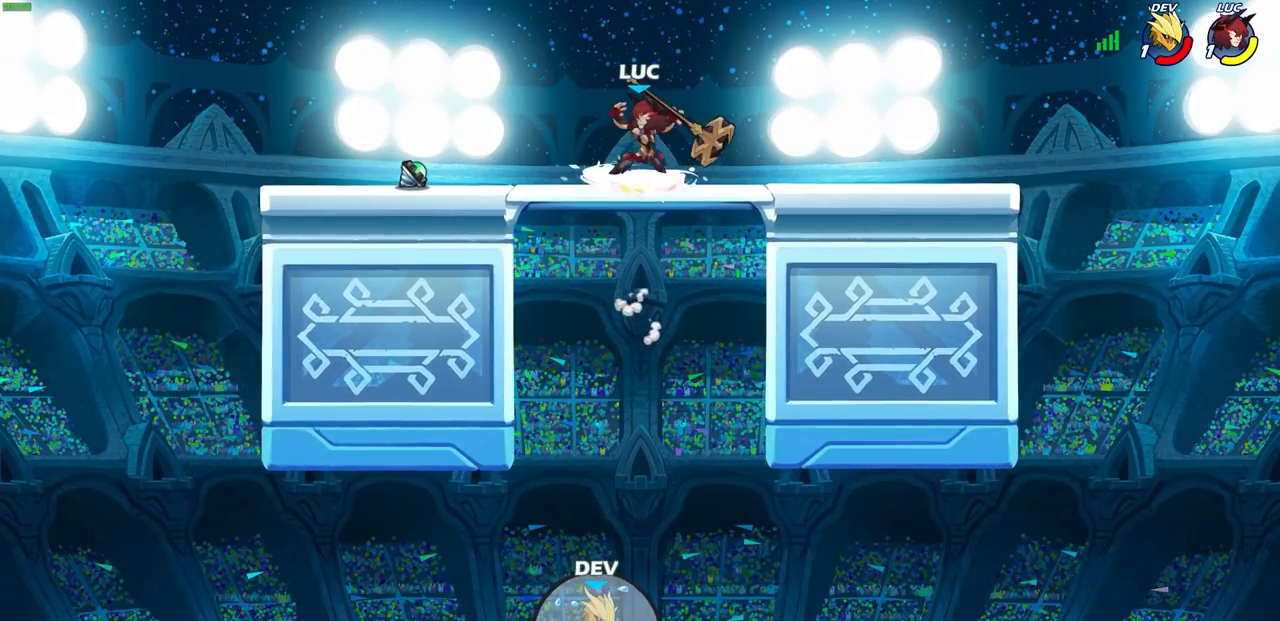
{"buttons": ["CIRCLE"], "left_stick": "center", "right_stick": "center", "events": []}
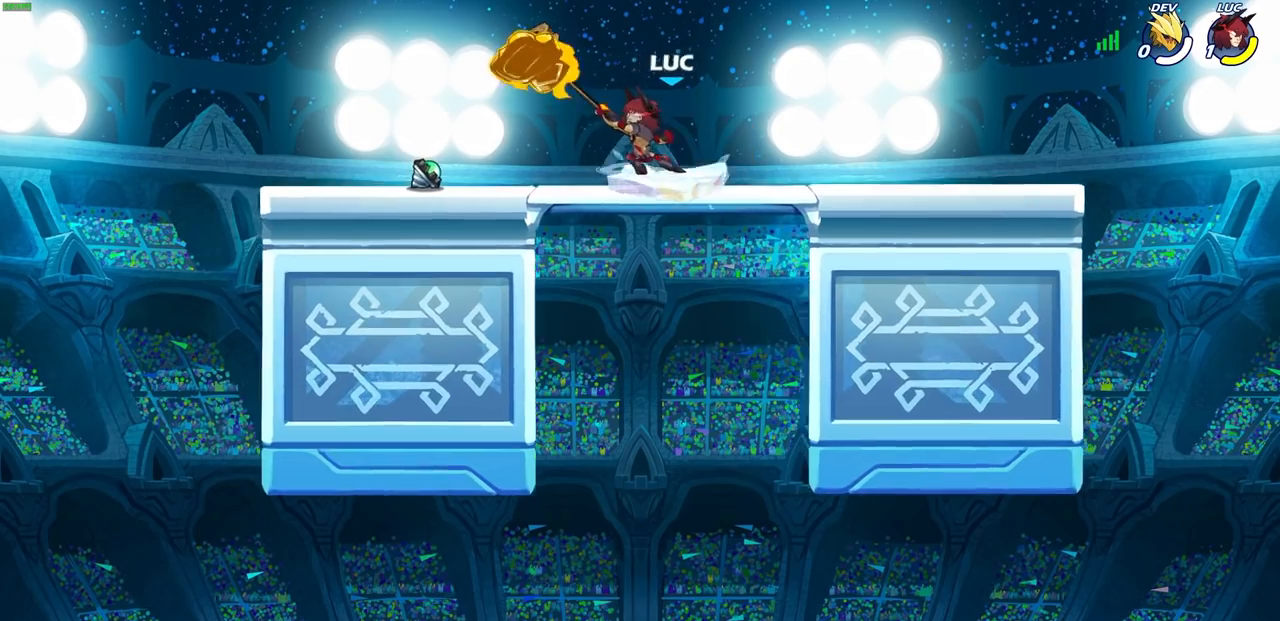
{"buttons": [], "left_stick": "center", "right_stick": "center", "events": [[183, "CIRCLE", "up"]]}
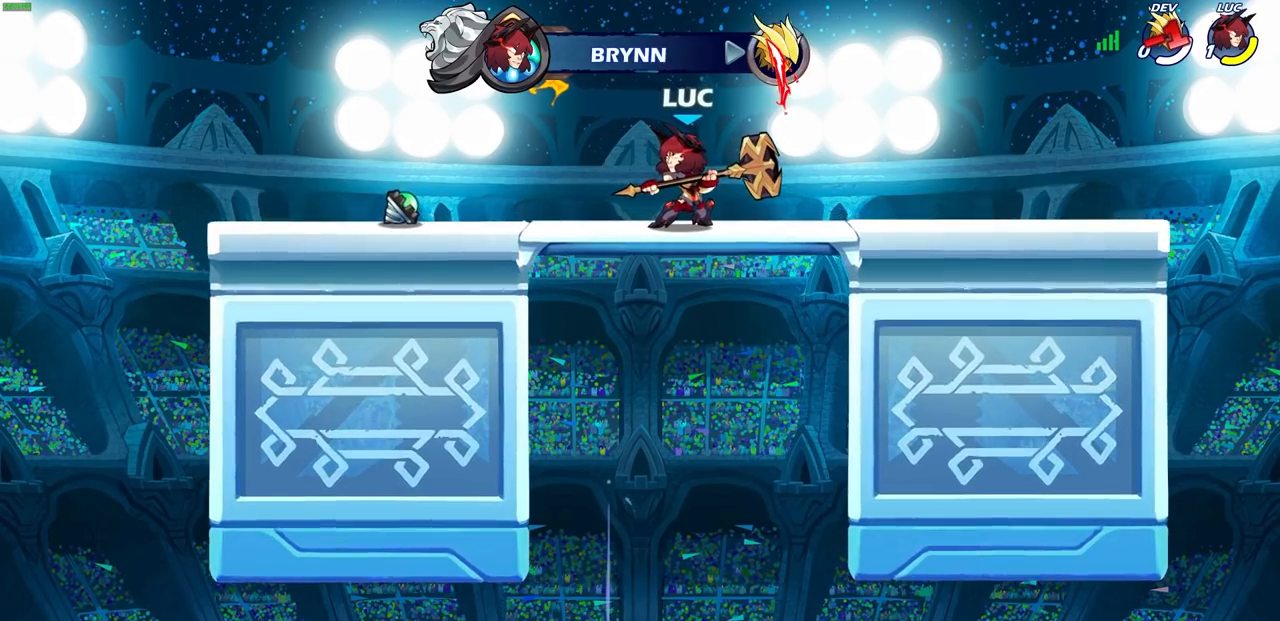
{"buttons": [], "left_stick": "center", "right_stick": "center", "events": []}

Exercise directions = Leaving out the pictures, transcribe the material above exactly.

Solution to the problem =
{"buttons": ["CIRCLE"], "left_stick": "center", "right_stick": "center", "events": []}
{"buttons": [], "left_stick": "center", "right_stick": "center", "events": [[183, "CIRCLE", "up"]]}
{"buttons": [], "left_stick": "center", "right_stick": "center", "events": []}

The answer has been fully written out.